## What to work on
Please copy out the text of the material below line for line, unchanged, and leave the pictures out.

## Records for the exercise

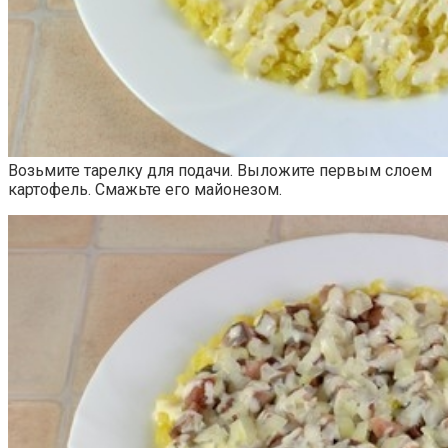
Возьмите тарелку для подачи. Выложите первым слоем
картофель. Смажьте его майонезом.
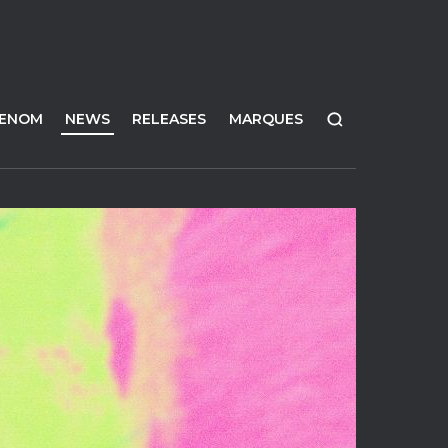
FENOM
NEWS
RELEASES
MARQUES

## Response for this exercise
Возьмите тарелку для подачи. Выложите первым слоем
картофель. Смажьте его майонезом.
FENOM
NEWS
RELEASES
MARQUES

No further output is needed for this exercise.